WHAT YOU NEED TO DO:
Put every line of the records below into a JSON list of strings, one string per line, skipping blank lines. Leave the pictures out.

Figure understanding tasks:
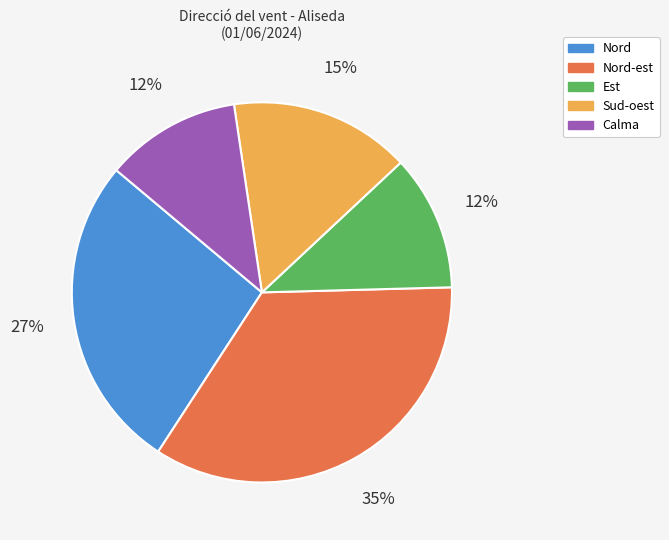

How many slices are in this pie chart?

5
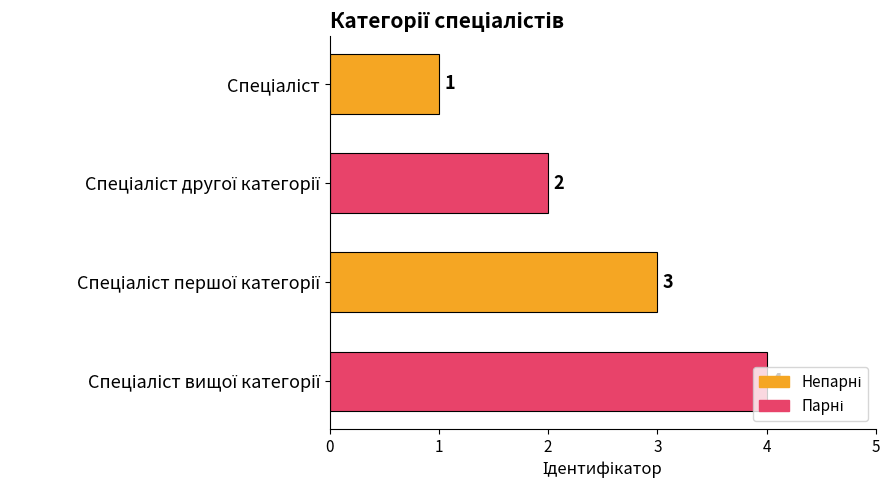

Count the number of categories in the chart.

4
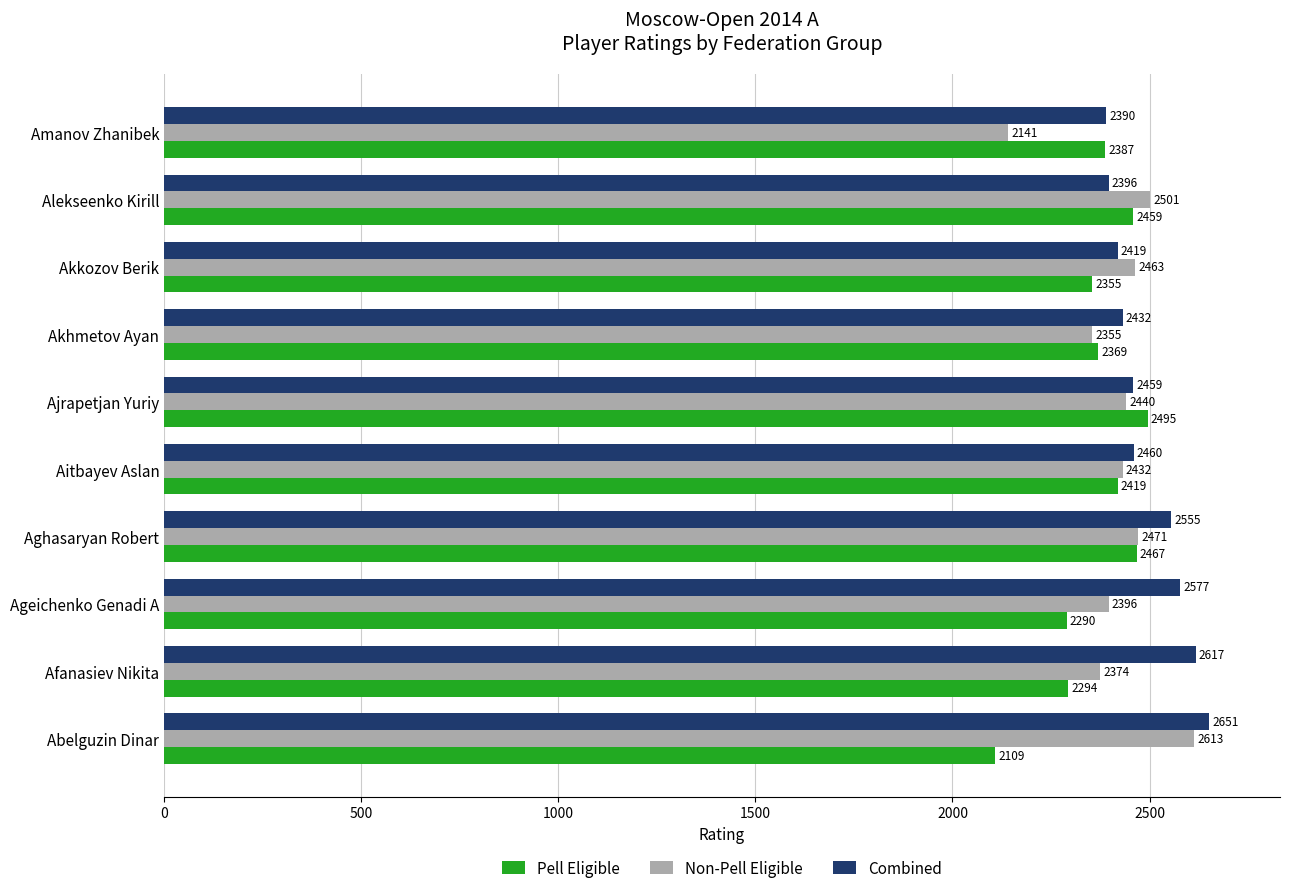

What is the difference between the second highest and minimum values in the Pell Eligible series?

358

THE ANSWER:
[
  "How many slices are in this pie chart?",
  "5",
  "Count the number of categories in the chart.",
  "4",
  "What is the difference between the second highest and minimum values in the Pell Eligible series?",
  "358"
]